(Stored data entries)

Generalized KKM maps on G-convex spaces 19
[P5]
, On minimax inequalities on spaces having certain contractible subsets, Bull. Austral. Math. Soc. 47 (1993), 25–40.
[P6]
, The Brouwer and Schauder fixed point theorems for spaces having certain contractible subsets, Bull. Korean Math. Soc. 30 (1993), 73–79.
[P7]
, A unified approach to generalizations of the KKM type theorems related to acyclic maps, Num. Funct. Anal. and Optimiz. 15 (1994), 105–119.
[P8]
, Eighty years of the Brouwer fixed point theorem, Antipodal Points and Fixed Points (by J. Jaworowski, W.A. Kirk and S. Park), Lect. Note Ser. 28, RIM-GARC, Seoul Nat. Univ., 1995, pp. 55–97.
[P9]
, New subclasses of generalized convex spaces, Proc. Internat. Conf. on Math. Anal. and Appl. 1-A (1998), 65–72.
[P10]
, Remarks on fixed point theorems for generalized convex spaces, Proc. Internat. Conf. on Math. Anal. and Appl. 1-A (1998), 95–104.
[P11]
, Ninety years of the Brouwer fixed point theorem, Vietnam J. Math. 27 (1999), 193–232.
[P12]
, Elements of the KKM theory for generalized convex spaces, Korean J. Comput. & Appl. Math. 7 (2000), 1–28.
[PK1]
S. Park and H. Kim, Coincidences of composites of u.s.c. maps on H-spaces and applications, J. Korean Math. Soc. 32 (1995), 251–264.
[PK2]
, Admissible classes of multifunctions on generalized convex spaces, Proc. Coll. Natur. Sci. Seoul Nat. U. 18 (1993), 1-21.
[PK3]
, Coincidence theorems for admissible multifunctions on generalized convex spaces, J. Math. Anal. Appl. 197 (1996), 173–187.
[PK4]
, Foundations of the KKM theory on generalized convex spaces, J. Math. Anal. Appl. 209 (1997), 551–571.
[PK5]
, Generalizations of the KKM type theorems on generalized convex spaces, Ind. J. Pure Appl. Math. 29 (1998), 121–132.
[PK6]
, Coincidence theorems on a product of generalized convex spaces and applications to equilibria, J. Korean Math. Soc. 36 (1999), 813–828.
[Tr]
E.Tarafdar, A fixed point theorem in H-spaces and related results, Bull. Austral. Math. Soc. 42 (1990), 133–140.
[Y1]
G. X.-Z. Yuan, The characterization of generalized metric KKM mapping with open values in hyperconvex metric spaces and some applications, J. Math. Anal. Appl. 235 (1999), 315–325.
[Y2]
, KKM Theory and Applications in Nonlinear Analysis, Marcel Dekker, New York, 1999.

* _Task to complete_: The lines to copy are those in the records above containing the word "multifunctions".

* _Answer section_:
, Admissible classes of multifunctions on generalized convex spaces, Proc. Coll. Natur. Sci. Seoul Nat. U. 18 (1993), 1-21.
, Coincidence theorems for admissible multifunctions on generalized convex spaces, J. Math. Anal. Appl. 197 (1996), 173–187.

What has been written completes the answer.